Yes okay you can have your say but then the Treasurer of course has right of reply.

CALLER:

Yes right of reply but don’t overrun me. You said, I have been taking notes, you’ve said that pensioners pay no tax. We pay GST as well as all the other tax. You said that the GST would override all other taxes, we would pay no other federal taxes once we paid GST. You said we are paying a federal levy on fuel as well as the GST on fuel. Now in this last thing you have given tax cuts to people who are theoretically comfortably off over $40,000. I know no-one personally who I know intimately enough to know their income who is on $40,000. My children are fully employed and some of them, they do get $40,000 when they work more than 14 hours a day.

MELLET:

Manny, I’m sorry I have got so many people…

CALLER:

Okay, to keep it brief if you are genuinely going to do anything for the people who are poor enough to have federal health care cards then you should make it that anybody who produces a card like that pays no GST on anything on toothpaste, toothbrush, fuel, power, water all the essentials.

MELLET:

Okay Manny thanks well let’s get the Treasurer to give a response.

TREASURER:

Well the GST was introduced to replace wholesale sales tax and a whole raft of state taxes, it was not introduced to replace income tax which is the principal federal tax base and nobody ever said it would.
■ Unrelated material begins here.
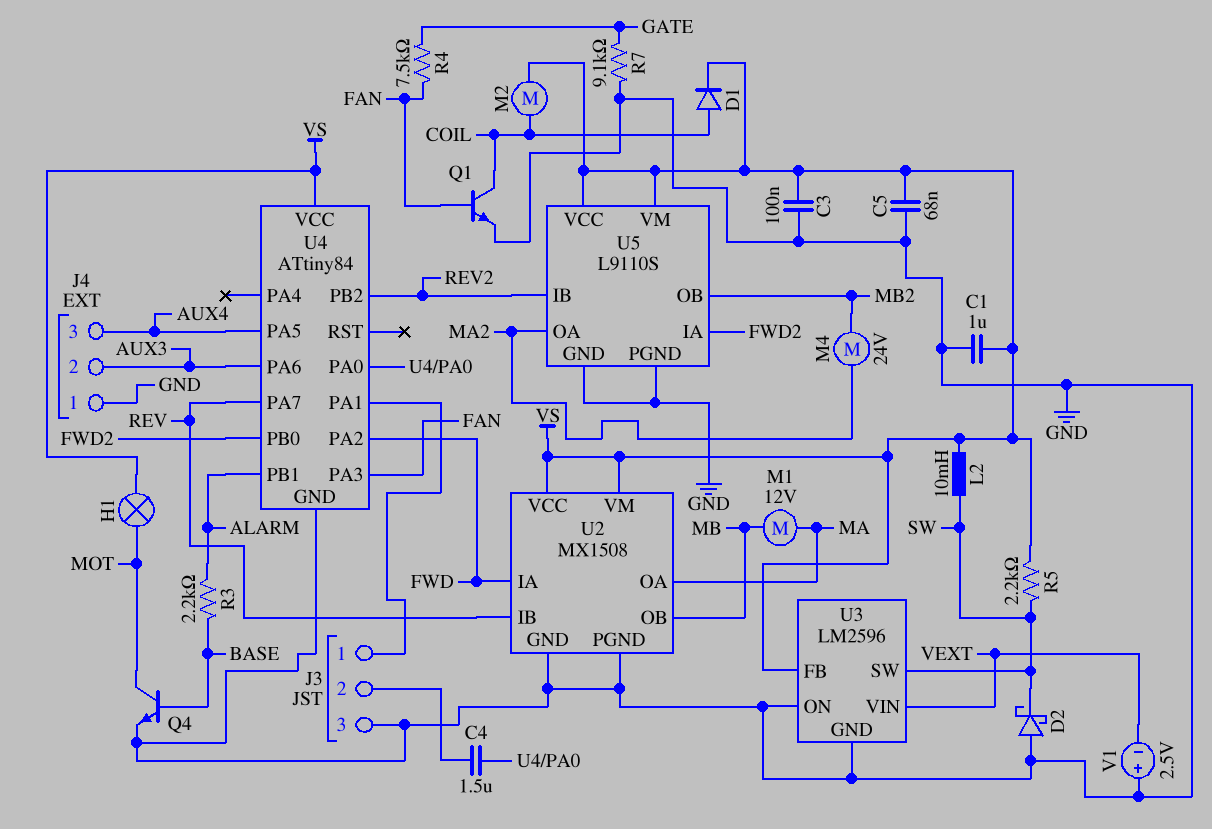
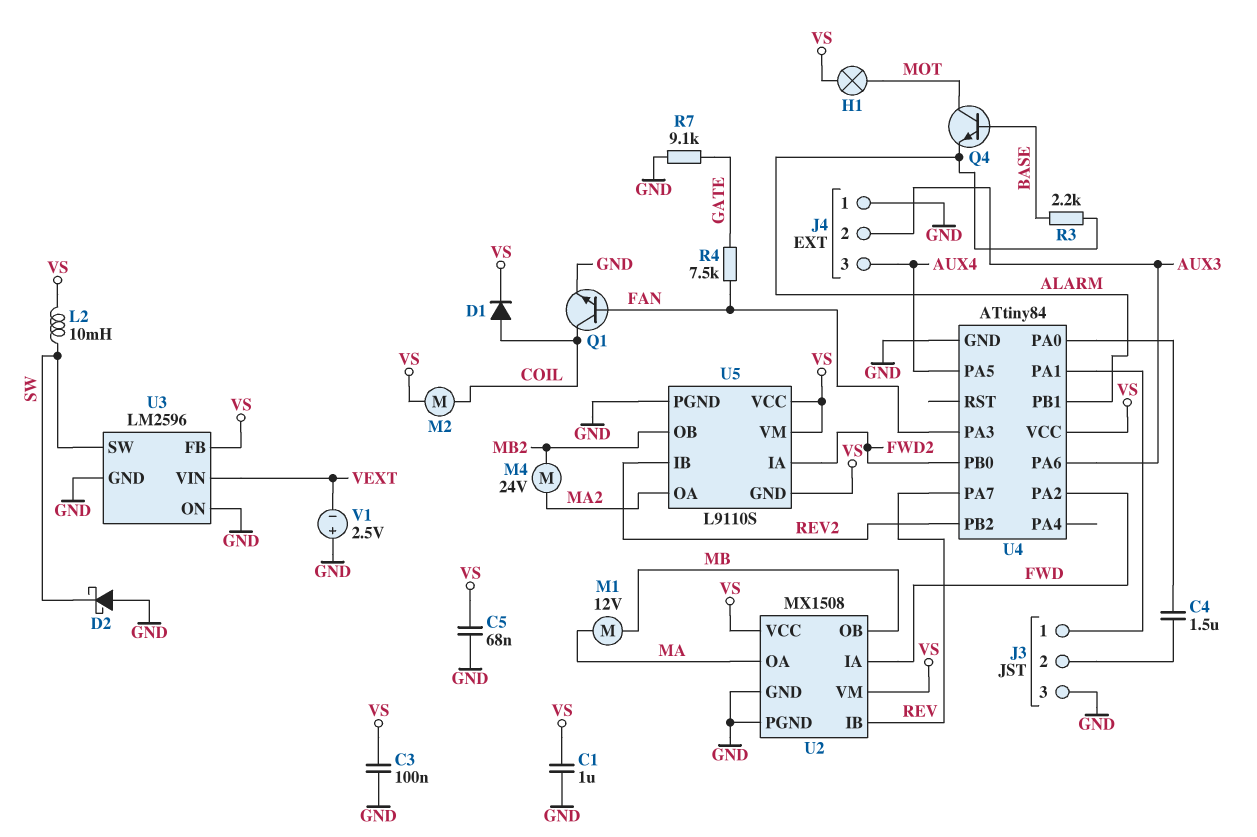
Q4: NPN (B BASE, C MOT, E GND) -> NPN (B BASE, C MOT, E ALARM)
R5: 2.2k (SW, VS) -> none
U5 pin GND: GND -> VS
Nobody ever would imagine in the future it could, so there might be a misunderstanding there. In relation to presenting a health care card and getting a different price at the counter for your toothbrush I just don’t think it is practical. The idea of a 10 per cent GST, that it is a simple, simple for people to understand and it is simple for retailers. If somebody was to present a card at the cash register and say change the price of the toothpaste or change the price of toothbrush fee the complications would be so great for both the consumer and for the seller that we would loss the advantage of efficiency in the tax system.

MELLET:

Treasurer, before you go (inaudible) a few seconds I have seen some of the footage from Mr Howard’s trip to America and President Bush was saying the only difference between him and John Howard is that Mr Howard is not as pretty and does not have as much hair and I just wanted to ask you in what way do you differ from George Bush?

TREASURER:

From George Bush? I think he is probably beating me in the hair stakes, I maybe a little taller than him though.

MELLET:

And do you think his prediction that he will not be in the job for as long as John Howard is (inaudible)?

TREASURER:

Oh well, we get asked these predictions all the time and if I knew what the future held, I do not think I would be in this business I would be in clairvoyance somewhere.